でもいちばんヤバいのは、「助かった」と思った直後にそれが起こるってところだ。


少し、話を巻き戻そう。


俺の名前は藤村隼人。十六歳。東京で一人暮らし中の、どうしようもない高校生――要するに俺だ。

その日、俺は、アニメを徹夜でぶっ通し視聴した翌日、昼になってようやく起き上がった。


ベッドの上に座ったまま、眠気で重いまぶたのまま、しばらく壁をぼーっと眺めていた。

そこへ、ぐう、と腹の虫が鳴く。いいかげん何か腹に入れろという、体からのクレームだ。


「しゃーねぇ……」


健康とは真逆の即席ジャンクで燃料補給するか、と俺は立ち上がって冷蔵庫に向かった。


……が、扉を開けてみれば中身はほぼ空っぽ。

いや、完全にじゃない。一応、何かはあった。


いつ買ったのかも覚えてないカップラーメン。

表面一面にカビがびっしりで、もはや「生き返ろうとしてる何か」にしか見えない異形と化していた。

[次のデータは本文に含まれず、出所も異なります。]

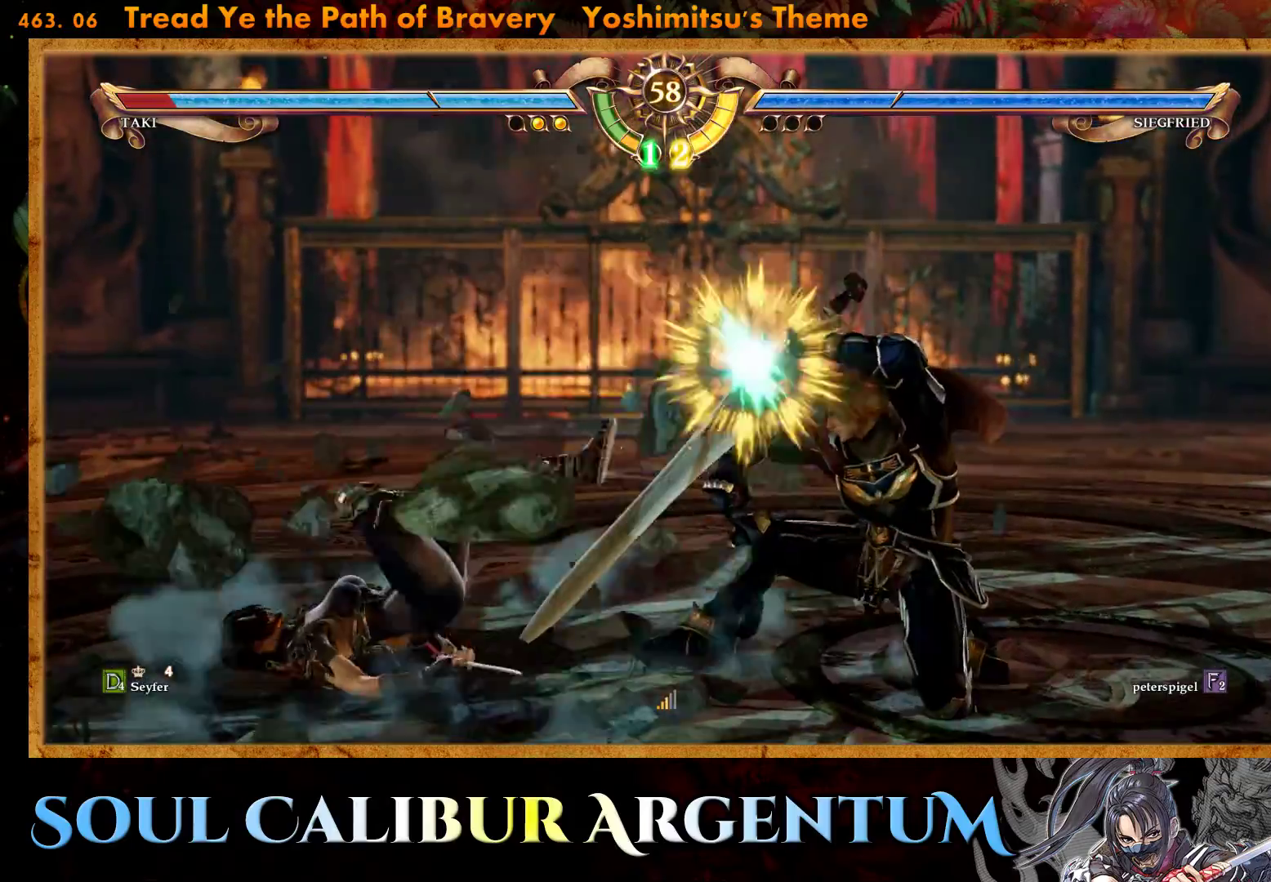
{"dt_ms": 500, "buttons": ["CROSS"], "events": [[367, "CROSS", "down"]]}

俺はしばらくそれを見つめながら、真剣に「これまだ食えるかな」と考えた。

だが、よく見ると、そのカビラーメンが「たすけて」って訴えてるように見えてきて――


「……無理だわ」


勢いよく冷蔵庫の扉を閉めた。

ラーメンと会話する境地には、まだメンタルが追いついていない。


適当に服を着て、顔を洗って、人間の形だけ整えた俺は、朝飯を買いに近所のスーパーへ向かった。

もちろん選ぶのは、いちばん安いインスタント食品である。


半分寝たまま、目は腫れぼったくて、思考はオートパイロット。

そんな状態で、俺は何気なく道路に一歩踏み出した。


信号が赤だったことに気づいたのは、耳をつんざくクラクションが鳴った、その瞬間だった。


顔を上げたときには、急な坂道を、トラックがありえないスピードで駆け上がって来ていた。

ドライバーは必死の形相でクラクションを鳴らしっぱなしだ。


お互い、避けるだけの時間も、余裕もない。

すべてが一瞬の出来事だった。


反射だけで、俺はアクション映画の主演も真っ青な勢いで、トラックと同じ進行方向へ飛び込んだ。

完璧な、条件反射のダイブだったと思う。


顔面からアスファルトに突っ込み、そのすぐ横をトラックが轟音を立てて通り過ぎる。

熱気を帯びたエンジンの風が首筋をかすめ、俺の手から飛び散ったインスタント食品たちが、スローモーションで宙に舞った。


……にもかかわらず、俺の体にはかすり傷ひとつなかった。


「……ラッキー、なのか?」


トラックが数メートル先でようやく止まったのが、タイヤがアスファルトをきしませる悲鳴でわかった。


俺はなんとかして身を起こした。

――といっても、正確には「座った」だけだ。全身が震えて立ち上がるなんてとても無理で、アスファルトの上に、粘土細工一号みたいにぺたりと座り込むしかなかった。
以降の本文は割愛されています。